Wednesday, February 3, 2010

W.D. Boyce


In celebration of the 100th birthday of Boy Scouts of America, several important people will be featured throughout the month on the blog. Please share these short biographies with your family.


Perhaps the most important person for Boy Scouts of America, William D. Boyce was a Progressive-era Chicago businessman and world- wide explorer. Paralleling Theodore Roosevelt in many activities, during his lifetime Boyce attained international prominence ---"a man with friends in almost every civilized country." His sustaining legacy, also a reflection of Roosevelt's interests and concern for children, was bringing the concept of Boy Scouting to the United States and combining it with youth programs established by the YMCA and other organizations.

You might know him through the legend of the unknown Scout. According to legend, Boyce was lost on a foggy street in London in 1909 when an unknown Scout came to his aid, guiding him back to his destination. The boy then refused Boyce's tip, explaining that he was merely doing his duty as a Boy Scout. Soon thereafter, Boyce met with Robert Baden-Powell, who was the head of the Boy Scout Association at that time. Boyce returned to America, and, four months later, founded the Boy Scouts of America on February 8, 1910. He intended to base the program around American Indian lore. This version of the legend has been printed in numerous BSA handbooks and magazines. There are several variations of it, including ones that claim Boyce knew about Scouting before this encounter and that the Unknown Scout took him to Scout headquarters.
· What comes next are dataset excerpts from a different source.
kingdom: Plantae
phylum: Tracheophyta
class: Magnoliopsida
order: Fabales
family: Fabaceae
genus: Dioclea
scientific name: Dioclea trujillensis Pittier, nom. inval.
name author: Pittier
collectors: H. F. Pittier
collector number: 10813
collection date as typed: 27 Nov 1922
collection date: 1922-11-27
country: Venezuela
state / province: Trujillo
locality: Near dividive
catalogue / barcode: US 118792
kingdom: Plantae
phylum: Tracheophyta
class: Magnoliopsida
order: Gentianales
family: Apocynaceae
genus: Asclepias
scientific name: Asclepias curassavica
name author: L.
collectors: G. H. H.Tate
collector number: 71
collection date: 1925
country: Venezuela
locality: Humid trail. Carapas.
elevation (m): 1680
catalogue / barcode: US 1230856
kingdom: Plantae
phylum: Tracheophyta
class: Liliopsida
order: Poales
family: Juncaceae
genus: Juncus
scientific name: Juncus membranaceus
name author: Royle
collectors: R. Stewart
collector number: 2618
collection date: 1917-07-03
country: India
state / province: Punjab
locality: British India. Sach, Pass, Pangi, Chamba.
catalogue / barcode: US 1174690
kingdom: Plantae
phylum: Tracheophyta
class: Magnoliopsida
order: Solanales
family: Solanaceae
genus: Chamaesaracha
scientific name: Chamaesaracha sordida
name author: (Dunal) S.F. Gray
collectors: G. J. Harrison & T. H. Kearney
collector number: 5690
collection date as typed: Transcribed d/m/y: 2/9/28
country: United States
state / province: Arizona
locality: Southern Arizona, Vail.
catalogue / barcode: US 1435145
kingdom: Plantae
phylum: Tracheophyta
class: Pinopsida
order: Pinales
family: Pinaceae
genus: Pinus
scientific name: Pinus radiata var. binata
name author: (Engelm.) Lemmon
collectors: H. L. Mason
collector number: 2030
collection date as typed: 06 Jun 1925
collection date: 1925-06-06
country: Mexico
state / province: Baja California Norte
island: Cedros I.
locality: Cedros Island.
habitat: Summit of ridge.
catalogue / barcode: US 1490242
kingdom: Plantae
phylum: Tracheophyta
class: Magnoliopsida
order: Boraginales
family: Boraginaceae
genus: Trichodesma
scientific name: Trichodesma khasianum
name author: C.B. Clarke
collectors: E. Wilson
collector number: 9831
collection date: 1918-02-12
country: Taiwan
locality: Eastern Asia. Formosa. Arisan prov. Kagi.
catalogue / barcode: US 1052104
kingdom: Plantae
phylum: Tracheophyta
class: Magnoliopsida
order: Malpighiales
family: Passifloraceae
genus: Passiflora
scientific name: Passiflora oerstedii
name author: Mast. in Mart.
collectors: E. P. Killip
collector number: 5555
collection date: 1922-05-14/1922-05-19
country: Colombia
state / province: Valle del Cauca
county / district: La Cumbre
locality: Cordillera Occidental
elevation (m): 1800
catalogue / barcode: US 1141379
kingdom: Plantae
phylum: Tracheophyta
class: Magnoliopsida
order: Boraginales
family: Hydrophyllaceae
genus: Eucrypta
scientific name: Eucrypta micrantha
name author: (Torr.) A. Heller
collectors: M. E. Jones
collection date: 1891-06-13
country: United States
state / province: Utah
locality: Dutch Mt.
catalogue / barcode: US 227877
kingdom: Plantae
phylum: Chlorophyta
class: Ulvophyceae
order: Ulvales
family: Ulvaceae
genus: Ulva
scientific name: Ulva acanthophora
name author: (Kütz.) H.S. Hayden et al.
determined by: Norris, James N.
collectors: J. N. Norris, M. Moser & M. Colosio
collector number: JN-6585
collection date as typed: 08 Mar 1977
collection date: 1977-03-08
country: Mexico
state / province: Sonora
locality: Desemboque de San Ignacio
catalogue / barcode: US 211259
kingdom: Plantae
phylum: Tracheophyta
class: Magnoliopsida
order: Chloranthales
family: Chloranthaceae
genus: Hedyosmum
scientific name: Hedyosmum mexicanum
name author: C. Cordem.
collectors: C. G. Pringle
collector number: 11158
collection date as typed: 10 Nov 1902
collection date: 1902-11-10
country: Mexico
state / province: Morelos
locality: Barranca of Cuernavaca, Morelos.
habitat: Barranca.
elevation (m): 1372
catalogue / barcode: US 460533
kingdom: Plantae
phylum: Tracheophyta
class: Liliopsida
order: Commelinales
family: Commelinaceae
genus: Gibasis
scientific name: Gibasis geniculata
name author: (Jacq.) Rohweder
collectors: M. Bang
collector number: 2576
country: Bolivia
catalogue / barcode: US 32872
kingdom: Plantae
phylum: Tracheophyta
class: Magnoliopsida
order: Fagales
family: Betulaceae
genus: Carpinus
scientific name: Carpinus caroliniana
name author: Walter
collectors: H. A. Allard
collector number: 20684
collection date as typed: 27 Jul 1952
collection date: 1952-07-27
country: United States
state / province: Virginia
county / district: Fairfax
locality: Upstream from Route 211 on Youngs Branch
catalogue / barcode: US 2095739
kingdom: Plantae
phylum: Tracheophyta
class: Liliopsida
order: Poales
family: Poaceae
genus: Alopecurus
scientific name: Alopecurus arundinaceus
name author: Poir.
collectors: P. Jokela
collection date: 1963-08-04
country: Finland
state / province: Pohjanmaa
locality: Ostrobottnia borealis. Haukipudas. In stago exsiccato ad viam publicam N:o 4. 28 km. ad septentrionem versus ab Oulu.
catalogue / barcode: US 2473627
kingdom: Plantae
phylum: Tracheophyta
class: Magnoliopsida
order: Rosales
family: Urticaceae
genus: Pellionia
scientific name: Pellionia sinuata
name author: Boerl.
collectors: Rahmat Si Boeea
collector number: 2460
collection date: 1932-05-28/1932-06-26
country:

In actuality, Boyce stopped in London en route to a safari in British East Africa. It is true that an unknown Scout helped him and refused a tip. But this Scout only helped him cross a street to a hotel; he did not take him to the Scout headquarters and Boyce never met Baden-Powell. Upon Boyce's request, the unknown Scout did give him the address of the Scout headquarters, where Boyce went and picked up a copy of Scouting For Boys and other printed material on Scouting. He read this while on safari and was so impressed that instead of making his return to America an around-the-world trip via San Francisco, he returned to the Scout headquarters in London. He volunteered to organize Scouting in America and was told that he could use their manual. While Boyce's original account does not mention the fog, a 1928 account recounts that he did say there was fog. Climatologists report no fog on that day in London



Born to a Pennsylvania farm family, Boyce's monetary successes were as a Chicago newspaper publisher. Between 1887 and the early 1930s, his periodicals were read by millions of subscribers in rural and small-town America.


A lifelong adventurer, Boyce made extensive trips to all parts of the world. During World War One, he traveled to Europe on the British luxury liner Lusitania (three months before it was torpedoed by a German submarine).He made two African safaris and spent nearly a year traversing South America. Sending detailed reports of those foreign experiences as articles for his newspapers, the stories were later reprinted in books published by Rand McNally & Company.



Among the last hugely successful turn-of-the-century entrepreneurs, Boyce amassed a fortune valued in 1916 at $20 million (approximately $328 million in 2003 value). Perhaps because his death in 1929 occurred on the brink of the Great Depression--a time of vast economic and political change, W. D. Boyce has been virtually forgotten in American history. Yet his accomplishments were many, and his lasting gift is the Scouting program he initiated in 1910 and helped finance through the early years, a program that today serves more than four million American boys.